JOB ITEM. Please copy all of the records exactly, leaving nothing out.

· · · · · · ·

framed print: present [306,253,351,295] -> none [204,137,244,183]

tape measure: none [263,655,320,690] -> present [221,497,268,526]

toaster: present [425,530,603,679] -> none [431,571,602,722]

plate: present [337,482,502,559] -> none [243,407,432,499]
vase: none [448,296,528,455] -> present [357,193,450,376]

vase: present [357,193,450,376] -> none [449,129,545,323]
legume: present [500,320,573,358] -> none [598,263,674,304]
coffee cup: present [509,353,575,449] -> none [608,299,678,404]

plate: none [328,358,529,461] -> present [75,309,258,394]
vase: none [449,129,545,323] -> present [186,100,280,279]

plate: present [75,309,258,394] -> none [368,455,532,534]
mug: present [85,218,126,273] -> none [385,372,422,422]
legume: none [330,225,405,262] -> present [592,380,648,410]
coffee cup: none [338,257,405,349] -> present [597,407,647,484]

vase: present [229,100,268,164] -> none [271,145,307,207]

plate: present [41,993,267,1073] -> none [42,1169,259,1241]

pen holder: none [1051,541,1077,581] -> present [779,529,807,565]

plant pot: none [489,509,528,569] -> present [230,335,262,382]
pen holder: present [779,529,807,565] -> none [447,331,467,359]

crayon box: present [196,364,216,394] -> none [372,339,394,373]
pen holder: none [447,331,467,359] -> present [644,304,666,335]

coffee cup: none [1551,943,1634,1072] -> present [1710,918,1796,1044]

· · · · · · ·

EXPECTED OUTPUT.
framed print: present [306,253,351,295] -> none [204,137,244,183]

tape measure: none [263,655,320,690] -> present [221,497,268,526]

toaster: present [425,530,603,679] -> none [431,571,602,722]

plate: present [337,482,502,559] -> none [243,407,432,499]
vase: none [448,296,528,455] -> present [357,193,450,376]

vase: present [357,193,450,376] -> none [449,129,545,323]
legume: present [500,320,573,358] -> none [598,263,674,304]
coffee cup: present [509,353,575,449] -> none [608,299,678,404]

plate: none [328,358,529,461] -> present [75,309,258,394]
vase: none [449,129,545,323] -> present [186,100,280,279]

plate: present [75,309,258,394] -> none [368,455,532,534]
mug: present [85,218,126,273] -> none [385,372,422,422]
legume: none [330,225,405,262] -> present [592,380,648,410]
coffee cup: none [338,257,405,349] -> present [597,407,647,484]

vase: present [229,100,268,164] -> none [271,145,307,207]

plate: present [41,993,267,1073] -> none [42,1169,259,1241]

pen holder: none [1051,541,1077,581] -> present [779,529,807,565]

plant pot: none [489,509,528,569] -> present [230,335,262,382]
pen holder: present [779,529,807,565] -> none [447,331,467,359]

crayon box: present [196,364,216,394] -> none [372,339,394,373]
pen holder: none [447,331,467,359] -> present [644,304,666,335]

coffee cup: none [1551,943,1634,1072] -> present [1710,918,1796,1044]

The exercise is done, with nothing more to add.